In terms of postoperative care, bedside manner and other "human services," the overseas models often exceed stateside offerings. U.S.-based doctors and health organizations will be off-shoring their operations, looking to set up hospitals and clinics in the most cost productive locations.
Re-United States
The Red vs. Blue Wars have subsided, with no evidence from the election of 2006 of a great divide. From Congress to local races, former "Red" states went "Blue" in a general vote of no-confidence by a fed-up public that wanted "change."

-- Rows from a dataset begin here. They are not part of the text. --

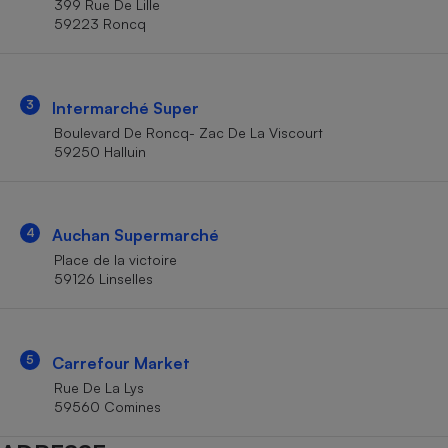
399 Rue De Lille
Téléphone mobile -
59223 Roncq
Smartphone
Plaque de cuisson à
induction
3
Intermarché Super
Boulevard De Roncq- Zac De La Viscourt
Climatiseur -
59250 Halluin
Ventilateur
Antivirus
4
Auchan Supermarché
Place de la victoire
Climatiseur -
Ventilateur
59126 Linselles
5
Carrefour Market
Rue De La Lys
59560 Comines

Deflated by defeat, President Bush has now called for a political truce. With a losing war to exit from and a personal legacy to salvage, the president, aware that the political game has changed, is now playing the "uniter, not a divider" card that he promised to deal before being elected.
Focused on the big 2008 presidential prize, the Democrats will make decisions that will do little to polarize the electorate, while using their power to expose Republican missteps, violations and misdeeds of the past six years. Absent a major terror strike or an economic, man-made or natural disaster, the next two years will serve to heal many of the nation's open wounds of fractionalism that have deepened over the past six.
American Beauty
After several years of getting the global cold shoulder, the world is starting to again warm up to the USA. Following the U.S. midterm elections, defeat of the Republican Party was reported by the world press as a hopeful sign that a White House without a Congressional majority to support its war efforts would soften its hard line rhetoric and put away its big stick.
Although the U.S. gets low scores for the way it acts on the world stage, America is still seen by nationals of rapidly developing nations as the land of opportunity. With the cooling down of tensions underway, advertising/marketing themes that accentuate the finer elements of the American way, while respecting the norms and mores of the hosting country, will help sell products.